Bangladeshi Christians take part in an ecumenical Easter Sunrise Program in front of the National Parliament building in Dhaka in this 2011 file photo. A church official called for unity after disgruntled leaders launched a new Christian organization in Bangladesh. (Photo by Chandan Robert Rebeiro)
A new Christian association has been launched in Bangladesh dividing former organizations and jeopardizing Christian unity, says a Catholic Church official.
A group of Catholic and Protestant leaders formed the new Christian Association, Bangladesh (CAB) after 101 members met in Dhaka on March 11. Leaders of the group are a breakaway faction of the Bangladesh Christian Association (BCA), the country's largest Christian forum with some 10,000 members.
They allegedly walked out over accusations that the management board barred certain candidates from contesting the Christian cooperative's recent elections by cancelling their membership.
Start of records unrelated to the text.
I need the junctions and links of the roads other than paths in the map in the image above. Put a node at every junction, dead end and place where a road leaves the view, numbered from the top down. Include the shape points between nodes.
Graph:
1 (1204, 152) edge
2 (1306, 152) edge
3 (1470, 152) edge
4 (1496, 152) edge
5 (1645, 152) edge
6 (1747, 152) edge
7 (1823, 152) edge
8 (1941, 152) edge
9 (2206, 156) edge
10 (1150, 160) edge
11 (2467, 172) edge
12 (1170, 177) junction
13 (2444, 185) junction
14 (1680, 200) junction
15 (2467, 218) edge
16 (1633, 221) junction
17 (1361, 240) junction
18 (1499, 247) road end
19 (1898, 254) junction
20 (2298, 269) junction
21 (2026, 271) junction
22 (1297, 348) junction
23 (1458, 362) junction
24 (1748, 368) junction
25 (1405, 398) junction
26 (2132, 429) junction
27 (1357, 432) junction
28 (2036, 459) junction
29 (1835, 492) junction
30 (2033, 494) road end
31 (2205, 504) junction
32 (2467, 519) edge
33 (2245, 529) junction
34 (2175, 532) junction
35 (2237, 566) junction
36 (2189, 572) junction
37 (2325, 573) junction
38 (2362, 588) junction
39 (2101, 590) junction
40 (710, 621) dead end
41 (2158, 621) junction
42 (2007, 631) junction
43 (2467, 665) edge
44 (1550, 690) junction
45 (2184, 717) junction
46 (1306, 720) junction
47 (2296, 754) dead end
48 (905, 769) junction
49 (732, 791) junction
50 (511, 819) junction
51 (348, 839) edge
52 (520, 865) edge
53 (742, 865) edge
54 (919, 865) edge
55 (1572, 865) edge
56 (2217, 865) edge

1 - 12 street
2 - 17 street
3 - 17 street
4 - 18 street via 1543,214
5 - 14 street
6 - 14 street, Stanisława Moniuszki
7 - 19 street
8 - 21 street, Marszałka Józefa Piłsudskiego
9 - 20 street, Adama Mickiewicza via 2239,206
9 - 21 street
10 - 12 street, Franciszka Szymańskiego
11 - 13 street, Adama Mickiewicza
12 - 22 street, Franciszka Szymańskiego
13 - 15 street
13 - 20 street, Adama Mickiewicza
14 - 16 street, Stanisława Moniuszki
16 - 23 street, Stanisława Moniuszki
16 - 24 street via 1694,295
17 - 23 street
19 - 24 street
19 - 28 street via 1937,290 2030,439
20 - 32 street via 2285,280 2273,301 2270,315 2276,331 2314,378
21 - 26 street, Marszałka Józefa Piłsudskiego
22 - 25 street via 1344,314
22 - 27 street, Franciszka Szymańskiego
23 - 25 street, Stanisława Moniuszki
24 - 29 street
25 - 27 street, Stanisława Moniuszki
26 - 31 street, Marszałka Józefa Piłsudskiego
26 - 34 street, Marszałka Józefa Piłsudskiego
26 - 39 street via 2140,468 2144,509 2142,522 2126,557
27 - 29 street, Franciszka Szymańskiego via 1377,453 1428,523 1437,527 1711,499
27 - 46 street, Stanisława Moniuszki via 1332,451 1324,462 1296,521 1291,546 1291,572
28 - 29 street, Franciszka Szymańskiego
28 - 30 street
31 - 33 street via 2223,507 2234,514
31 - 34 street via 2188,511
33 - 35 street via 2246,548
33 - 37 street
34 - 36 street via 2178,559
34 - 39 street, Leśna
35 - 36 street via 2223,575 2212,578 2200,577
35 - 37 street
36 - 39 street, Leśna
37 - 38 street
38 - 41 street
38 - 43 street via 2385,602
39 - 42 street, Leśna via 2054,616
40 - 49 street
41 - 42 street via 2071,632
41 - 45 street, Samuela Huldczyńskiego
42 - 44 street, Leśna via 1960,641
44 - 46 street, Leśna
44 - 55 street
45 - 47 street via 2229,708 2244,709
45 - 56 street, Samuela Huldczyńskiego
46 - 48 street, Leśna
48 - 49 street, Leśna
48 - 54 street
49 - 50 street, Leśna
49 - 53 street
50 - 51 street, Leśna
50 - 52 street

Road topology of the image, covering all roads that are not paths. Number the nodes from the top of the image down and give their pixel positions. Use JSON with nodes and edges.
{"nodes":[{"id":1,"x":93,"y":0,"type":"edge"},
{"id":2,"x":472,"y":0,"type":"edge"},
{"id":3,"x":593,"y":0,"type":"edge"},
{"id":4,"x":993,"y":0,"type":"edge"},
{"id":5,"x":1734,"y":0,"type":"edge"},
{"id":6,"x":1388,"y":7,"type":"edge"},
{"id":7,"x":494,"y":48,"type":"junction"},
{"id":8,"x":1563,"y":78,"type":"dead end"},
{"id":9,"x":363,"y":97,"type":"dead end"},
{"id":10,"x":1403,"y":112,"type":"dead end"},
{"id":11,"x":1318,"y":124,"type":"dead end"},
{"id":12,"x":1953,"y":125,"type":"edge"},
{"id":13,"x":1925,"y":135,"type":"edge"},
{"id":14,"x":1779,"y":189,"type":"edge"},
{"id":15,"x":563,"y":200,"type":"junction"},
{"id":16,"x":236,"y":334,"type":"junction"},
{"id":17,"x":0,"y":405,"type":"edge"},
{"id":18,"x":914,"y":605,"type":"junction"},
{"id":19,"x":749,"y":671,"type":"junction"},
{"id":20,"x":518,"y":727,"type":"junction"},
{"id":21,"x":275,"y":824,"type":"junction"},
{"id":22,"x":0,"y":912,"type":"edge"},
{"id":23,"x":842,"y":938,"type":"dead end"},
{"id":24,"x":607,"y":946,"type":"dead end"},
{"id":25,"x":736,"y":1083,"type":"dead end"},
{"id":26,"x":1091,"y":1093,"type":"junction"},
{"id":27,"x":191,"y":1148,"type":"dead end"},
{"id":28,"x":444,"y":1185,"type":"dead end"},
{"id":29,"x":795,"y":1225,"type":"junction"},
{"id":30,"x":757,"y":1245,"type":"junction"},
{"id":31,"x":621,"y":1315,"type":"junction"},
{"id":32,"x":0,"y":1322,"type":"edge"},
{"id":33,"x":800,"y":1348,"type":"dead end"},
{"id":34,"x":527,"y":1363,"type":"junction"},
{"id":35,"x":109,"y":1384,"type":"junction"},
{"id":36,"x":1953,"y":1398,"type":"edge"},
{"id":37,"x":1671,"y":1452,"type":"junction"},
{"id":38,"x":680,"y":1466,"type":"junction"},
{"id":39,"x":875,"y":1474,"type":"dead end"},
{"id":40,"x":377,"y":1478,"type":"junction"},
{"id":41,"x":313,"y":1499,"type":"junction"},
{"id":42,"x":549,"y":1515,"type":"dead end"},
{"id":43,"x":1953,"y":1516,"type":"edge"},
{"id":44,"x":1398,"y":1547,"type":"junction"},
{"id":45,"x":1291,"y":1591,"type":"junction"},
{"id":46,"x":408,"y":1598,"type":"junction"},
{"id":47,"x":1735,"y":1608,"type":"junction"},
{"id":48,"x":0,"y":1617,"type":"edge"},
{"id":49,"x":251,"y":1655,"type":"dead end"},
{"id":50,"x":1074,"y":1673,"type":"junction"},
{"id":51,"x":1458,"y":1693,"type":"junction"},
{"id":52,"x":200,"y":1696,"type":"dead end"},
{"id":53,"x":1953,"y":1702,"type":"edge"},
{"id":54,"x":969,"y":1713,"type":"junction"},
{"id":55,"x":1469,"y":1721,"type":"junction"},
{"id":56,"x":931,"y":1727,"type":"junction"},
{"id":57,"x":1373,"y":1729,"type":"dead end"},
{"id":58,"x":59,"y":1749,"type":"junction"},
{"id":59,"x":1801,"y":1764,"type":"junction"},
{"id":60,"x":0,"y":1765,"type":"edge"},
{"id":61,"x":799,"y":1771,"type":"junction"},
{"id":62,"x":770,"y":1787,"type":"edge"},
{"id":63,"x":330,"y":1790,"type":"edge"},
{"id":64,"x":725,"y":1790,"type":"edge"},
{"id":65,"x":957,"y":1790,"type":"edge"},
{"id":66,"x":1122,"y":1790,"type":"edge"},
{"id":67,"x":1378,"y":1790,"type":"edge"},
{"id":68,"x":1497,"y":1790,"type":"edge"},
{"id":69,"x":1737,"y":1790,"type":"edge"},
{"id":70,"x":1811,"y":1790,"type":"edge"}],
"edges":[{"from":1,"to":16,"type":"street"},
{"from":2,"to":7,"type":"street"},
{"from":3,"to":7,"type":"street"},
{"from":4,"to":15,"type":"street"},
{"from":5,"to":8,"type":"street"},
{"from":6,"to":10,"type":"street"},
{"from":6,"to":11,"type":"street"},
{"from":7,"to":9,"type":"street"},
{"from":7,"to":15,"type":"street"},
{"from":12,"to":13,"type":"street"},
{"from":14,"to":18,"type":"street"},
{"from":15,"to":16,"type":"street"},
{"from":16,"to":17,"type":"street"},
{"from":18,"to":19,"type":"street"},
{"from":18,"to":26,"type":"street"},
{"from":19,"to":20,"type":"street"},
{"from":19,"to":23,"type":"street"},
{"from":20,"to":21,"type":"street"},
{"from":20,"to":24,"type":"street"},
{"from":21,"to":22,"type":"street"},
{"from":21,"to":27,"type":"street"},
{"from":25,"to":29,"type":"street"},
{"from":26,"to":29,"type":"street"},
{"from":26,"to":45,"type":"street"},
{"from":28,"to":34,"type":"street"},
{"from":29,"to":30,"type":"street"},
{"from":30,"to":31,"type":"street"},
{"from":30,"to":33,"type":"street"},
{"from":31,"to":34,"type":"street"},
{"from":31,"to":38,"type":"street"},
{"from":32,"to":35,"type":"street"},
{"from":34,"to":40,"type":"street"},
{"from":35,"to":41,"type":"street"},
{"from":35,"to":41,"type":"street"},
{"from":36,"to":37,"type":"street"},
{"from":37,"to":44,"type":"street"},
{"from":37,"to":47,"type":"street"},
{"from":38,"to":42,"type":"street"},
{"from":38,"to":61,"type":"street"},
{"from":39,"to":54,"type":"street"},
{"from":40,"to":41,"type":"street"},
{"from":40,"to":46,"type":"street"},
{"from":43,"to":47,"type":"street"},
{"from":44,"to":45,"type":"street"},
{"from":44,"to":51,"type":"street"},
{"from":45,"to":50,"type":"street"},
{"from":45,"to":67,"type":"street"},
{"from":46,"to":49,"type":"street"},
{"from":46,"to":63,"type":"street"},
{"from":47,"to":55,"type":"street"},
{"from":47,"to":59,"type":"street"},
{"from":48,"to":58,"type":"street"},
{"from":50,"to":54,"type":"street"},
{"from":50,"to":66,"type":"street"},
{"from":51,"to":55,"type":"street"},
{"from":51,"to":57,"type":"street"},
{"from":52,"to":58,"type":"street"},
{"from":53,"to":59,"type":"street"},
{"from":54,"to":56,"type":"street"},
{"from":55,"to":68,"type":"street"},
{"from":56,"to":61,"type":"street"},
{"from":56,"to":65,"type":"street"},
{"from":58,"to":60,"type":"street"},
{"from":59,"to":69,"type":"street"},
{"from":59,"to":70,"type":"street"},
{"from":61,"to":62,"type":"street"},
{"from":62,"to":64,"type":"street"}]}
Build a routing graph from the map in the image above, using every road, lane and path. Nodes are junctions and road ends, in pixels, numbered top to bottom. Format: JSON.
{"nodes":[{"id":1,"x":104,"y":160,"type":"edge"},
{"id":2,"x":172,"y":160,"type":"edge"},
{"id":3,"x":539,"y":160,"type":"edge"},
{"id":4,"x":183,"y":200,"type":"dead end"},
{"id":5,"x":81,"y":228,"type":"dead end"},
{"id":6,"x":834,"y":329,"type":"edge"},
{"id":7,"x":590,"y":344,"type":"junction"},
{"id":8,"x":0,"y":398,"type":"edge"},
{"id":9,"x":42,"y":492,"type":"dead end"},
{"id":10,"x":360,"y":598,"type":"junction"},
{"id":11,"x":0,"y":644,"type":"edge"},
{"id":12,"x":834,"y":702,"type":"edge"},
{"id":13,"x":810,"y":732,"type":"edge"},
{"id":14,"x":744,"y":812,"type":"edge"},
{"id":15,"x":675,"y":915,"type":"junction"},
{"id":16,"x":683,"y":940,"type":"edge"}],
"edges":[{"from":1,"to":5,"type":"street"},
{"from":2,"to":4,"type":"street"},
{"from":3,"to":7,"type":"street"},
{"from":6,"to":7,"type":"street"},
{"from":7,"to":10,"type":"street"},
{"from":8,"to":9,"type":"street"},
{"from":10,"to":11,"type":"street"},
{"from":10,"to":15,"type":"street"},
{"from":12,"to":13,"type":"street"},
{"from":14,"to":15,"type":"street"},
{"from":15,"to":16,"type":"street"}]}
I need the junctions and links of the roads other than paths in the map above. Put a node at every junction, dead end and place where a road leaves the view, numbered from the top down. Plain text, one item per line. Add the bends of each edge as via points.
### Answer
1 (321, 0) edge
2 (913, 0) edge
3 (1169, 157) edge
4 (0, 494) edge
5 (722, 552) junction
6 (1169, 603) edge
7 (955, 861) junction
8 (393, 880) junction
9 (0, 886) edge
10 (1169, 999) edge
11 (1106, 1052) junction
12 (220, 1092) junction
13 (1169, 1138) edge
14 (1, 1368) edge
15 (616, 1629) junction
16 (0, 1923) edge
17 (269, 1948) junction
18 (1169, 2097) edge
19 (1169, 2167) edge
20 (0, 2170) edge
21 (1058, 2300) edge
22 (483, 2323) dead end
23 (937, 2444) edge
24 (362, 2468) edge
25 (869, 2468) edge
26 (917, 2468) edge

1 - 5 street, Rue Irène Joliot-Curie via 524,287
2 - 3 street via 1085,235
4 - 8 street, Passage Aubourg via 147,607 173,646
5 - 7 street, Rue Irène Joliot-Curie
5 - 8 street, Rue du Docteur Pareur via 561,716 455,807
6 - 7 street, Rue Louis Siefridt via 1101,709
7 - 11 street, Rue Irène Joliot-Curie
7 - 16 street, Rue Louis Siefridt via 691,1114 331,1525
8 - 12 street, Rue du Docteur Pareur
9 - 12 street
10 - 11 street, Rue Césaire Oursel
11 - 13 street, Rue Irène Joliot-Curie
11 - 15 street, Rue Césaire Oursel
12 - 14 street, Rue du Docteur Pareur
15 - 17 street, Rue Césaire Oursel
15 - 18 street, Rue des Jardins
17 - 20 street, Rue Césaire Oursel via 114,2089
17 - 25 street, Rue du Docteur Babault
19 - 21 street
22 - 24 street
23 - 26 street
"It seems some disgruntled leaders have formed the new group. Christians are a minuscule minority and by keeping up rivalry and division we are just weakening ourselves," Father Albert T. Rozario, convener of the Justice and Peace Commission in Dhaka Archdiocese told ucanews.com.
"I hope leaders of both groups soon realize that they are doing wrong and work together for unity and keep divisions at bay," he said.
The BCA has criticized the formation of the new group.
"For vested personal interests, some individuals are trying to form new organization by making changes to the name of Bangladesh Christian Association. It's a heinous conspiracy to divide Christian community and to make the BCA look controversial and weaker by forming a parallel organization," it said in a statement on March 17.
"Their purpose is to spread division and confusion after their leaders failed to win the elections for BCA council and now they have formed another organization for personal and political gain," BCA president Nirmol Rozario, a Catholic, told ucanews.com.
Conversely, the CAB member-secretary William Proloy Samadder said the new organization will become the "genuine voice" of the Christian community.
"Competition or rivalry didn't drive us to form the group but a genuine interest to do good. We are neither a counter organization or the front for any political party," Samadder, a Baptist, told ucanews.com.
In 1967, when Bangladesh was part of Pakistan, the Christian Association of East Pakistan was formed as a national forum to protest the oppression of minority Christians. It changed its name to Bangladesh Christian Association following independence in 1971.
Christians account for less than half a percent of Bangladesh's 160 million mostly Muslim people.